Buying Art–Don’t Screw Up
Have you ever bought art? Of course, you have. We all have. Even if it’s a movie poster, it’s still art.
But let’s dig a little deeper into buying art--what pompous artists would call “real art,” that which you would buy in a gallery setting or from a reputable online art dealer.
How do you prepare for what can be a monumental task? Monumental? It’s art. Well, do you want 2D or 3D? Contemporary or Baroque? Abstract or Post-Impressionism or Op-Art? And a host of over 100 other criteria.
You see with so many choices it’s easy to screw up. And in the art world screwing up can cost you a great deal of money.
The topic of buying art could fill a volume or two. But with this blog I hope to put you on the correct path, so you don’t screw up.
Step One is to decide whether you are buying art for yourself to enjoy or as an investment. You can do both with the same piece. But if you’re buying to enjoy art and not looking for an end payout, you need a different mindset.
Step Two Ok, you decided to buy art you like with the possibility of its increasing in value. Now is the time to look at art. Look at a lot of art. Look online, go to the gallery, go to the museum and art fairs. Go everywhere to see as much art as possible. Your goal here is to narrow down the type of art you like. Ignore people who try to tell you what to think. You’re the one who’s going to have to live with the work, so form your own opinions about what you like.
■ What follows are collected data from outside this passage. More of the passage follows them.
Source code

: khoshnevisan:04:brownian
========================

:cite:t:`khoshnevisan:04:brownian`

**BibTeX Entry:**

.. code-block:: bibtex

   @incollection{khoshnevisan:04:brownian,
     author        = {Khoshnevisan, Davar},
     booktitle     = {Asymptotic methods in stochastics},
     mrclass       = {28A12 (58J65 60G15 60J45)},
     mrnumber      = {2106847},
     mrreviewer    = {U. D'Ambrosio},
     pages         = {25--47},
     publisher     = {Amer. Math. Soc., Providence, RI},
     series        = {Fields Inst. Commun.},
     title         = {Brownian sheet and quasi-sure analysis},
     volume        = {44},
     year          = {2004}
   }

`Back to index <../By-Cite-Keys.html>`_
Step Three Now you decided you like contemporary artists and you’re fond of landscapes. You have even picked out several artists you like. The third step is to find out how mature they are as artists. What that means is: Are they starting their career, or have they been doing the same work for decades? Look at a group of their pieces. Do they have consistency? Though each piece will be different, do they have a central theme? If they don’t, it could indicate an artist that has not matured in his/her work. If you’re investing money and wanting a return, then you want a mature artist. Ignore people who tell you someone is becoming “very collectible”.
Step Four Now we get to the cost. If the artist is represented by a gallery and you know this then it’s unethical to go behind the gallery’s back and buy from the artist (Online is the exception). Galleries will have a fixed price on artwork and almost never negotiate. But some of them do take payments. If there is no representation, then feel free to contact the artist for prices. Artists will often negotiate with you on price, but they rarely take payments. You can save considerable money if you buy pieces that are not framed. Most painters these days create work that does not have to be framed.
Being more specific on cost. As of this post (December 1st, 2019) 2D art will run you anywhere from $.20-1.00 per square inch, depending on the artist’s renown. So, for a medium size painting of 20x30 you would pay between $120-600. Again, it depends on a few factors--the artist’s fame, the materials in the piece and what it’s painted on. This is only a general guideline.
Think about each step before you spend any money. It will help you avoid the “I honestly thought this six foot bright orange painting that cost $7000 would look good in the bedroom.”